I finally did it. I bought a Mac. A MacBook Pro,
to be specific. I've been a PC guy since 1990. So how did this happen?
I remember I wanted a Mac back in the late
1980s. The interface was cool. (Remember those blue monochrome screens on those
first generation Macs?) And I
remember thinking the mouse was a cool idea as well. But Macs were expensive, and I
didn't have much money. So I sold a bunch of stuff and bought my first computer
in 1990,
a little XT with an amber monochrome monitor and a 20 megabyte hard drive. No
Windows back then. I was running...I think Dos 3.3. I got a disk that taught me
DOS commands. I made my own little menu out of batch files and ran Word Perfect.
After that I just moved up over the years. 386, 486, Pentium, and so on. Windows 3.1, 95, 98, 2000, and XP.
During that time I amassed a lot of software and thousands of documents.
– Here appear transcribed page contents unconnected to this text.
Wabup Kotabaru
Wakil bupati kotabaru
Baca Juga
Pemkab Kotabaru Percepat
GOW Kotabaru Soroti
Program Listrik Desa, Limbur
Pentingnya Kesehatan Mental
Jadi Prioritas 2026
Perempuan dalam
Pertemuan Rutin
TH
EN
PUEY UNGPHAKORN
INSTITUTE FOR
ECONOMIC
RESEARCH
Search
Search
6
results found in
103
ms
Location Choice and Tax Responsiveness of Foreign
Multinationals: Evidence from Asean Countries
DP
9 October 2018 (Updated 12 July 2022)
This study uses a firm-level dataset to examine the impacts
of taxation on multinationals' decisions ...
Consider this: I have every document I've produced for our church in the last 10
years in Microsoft
Publisher. I've been using FrontPage since 1997. You get sort of stuck in a
system. And for someone like me, who has no problem doing whatever I need to do
with a PC, there had to be a compelling reason to change. Because you KNOW a
change will be painful.
You know, the Mac's got the same shit we got
over here,
but it's the little differences.
So what tipped the scale?
First, I'm sick of Microsoft. I'm sick of
Windows. I'm sick of installing the latest version of Windows and watching it
slow to a crawl 6 months later, because it's full of spyware and patches and
stranded temporary files from the scores of times I had to shut it down by
turning off the power because it was hung up. I'm sick of looking down and seeing my system tray full
of stuff using my resources, and I don't even know how some of it got there. I'm
sick of little windows popping open every 30 minutes telling me I need to update
this or that or install a security patch of some kind.
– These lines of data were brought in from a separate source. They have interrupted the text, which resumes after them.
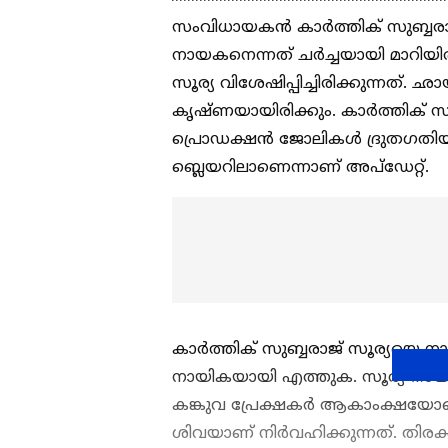
സംവിധായകൻ കാര്‍ത്തിക് സുബ്ബരാജ
നായകനെന്നത് ചര്‍ച്ചയായി മാറിയിര
സൂര്യ വിശേഷിപ്പിച്ചിരിക്കുന്നത്.
കൃഷ്‍ണയായിരിക്കും. കാര്‍ത്തിക് സു
പ്രൊഡക്ഷൻ ജോലികള്‍ ദ്രുതഗതിയില
ബ്ലെയറിലാണെന്നാണ് അപ്‍ഡേറ്റ്.
കാര്‍ത്തിക് സുബ്ബരാജ് സൂര്യയെ 
നായികയായി എത്തുക. സൂര്യ നായകനാ
കങ്കുവ പ്രേക്ഷകര്‍ ആകാംക്ഷയോ
ശിവയാണ് നിര്‍വഹിക്കുന്നത്. തി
I'm tired of Windows. It seems bloated and
inefficient and ridiculous. What is Windows XP doing for me, substantively, that
Windows 95 wasn't doing? What is Word 2003 doing for me that Word 97 wasn't
doing? I have computers that are so much more powerful than the ones I ran in
the 90s, but I'm doing the same old stuff. And still dragging along.
Yeah.
So I needed a new computer anyway. My old notebook is
2.5 years old, and when you have as much critical data on a computer as I do, it's not a
bad idea to consider buying a new one every few years. Do I want Vista on my new
computer? The problems are probably exaggerated, but I think it's clear Vista
isn't any cleaner and less cumbersome. The answer to that is NO. So I decided I
was going to bite the bullet and transition to a clean operating system. For me
that meant Linux
Ubuntu or Macintosh. I looked long and hard
at this. Ubuntu is apparently wonderful. Runs like a Olympic sprinter on 1 gig
of RAM. But Ubuntu is the sort of thing serious techies can run. I'd be stuck
with mainly open source software, and let's face it - open source software gets
the job done, but the interface isn't always as friendly. I'm sorry nerds, Gimp
is no substitute for Photoshop if you've been using Photoshop for 7 or 8 years.
Even so, I was about to go Ubuntu because I could
get a $1600 notebook and put Ubuntu on it and go gangbusters, or so they say.
Then I saw Mac OS X
Leopard and
Parallels. I can run Windows XP inside a
window on a Mac? I can run Publisher in there so that I don't have to convert
the 1500 church documents I have nicely laid out? I can still run Frontpage? And what did you say? I can copy and paste back and forth from
Windows to the Mac?
Game over. I'm now an uber-cool, smug Mac user.
I hate PCs now. I don't even want to handle them unless I have to. I rather
resent seeing XP come up on my beautiful Leopard desktop. I'm watching those
"I'm a Mac and I'm a PC" commercials and just laughing, shaking my head at poor
old pathetic PC. I'm even considering
revising my own personal computer history. What was probably happening was that
I was just a spy for Macintosh all those years. Yeah, that's what it was. I was
undercover or something. Deep undercover. I'll work out the details of the story later.
In the meantime, here's a picture my Macintosh
took of me this morning. She (of course my Mac is a she) suggested 4-up sepia,
shadowed on a gray background. I was sleepy so I said, "Just do whatever you
want, sweetheart."

rlp
ps - I will post a
listing of all the difficult transitions, and there are a number of them. Give
me a couple of weeks. Oh, and if you plan to run Parallels, you better get as
much processor as you can and 2 gig of Ram. I mean, you are running to complete
operating systems and software to help them play nice.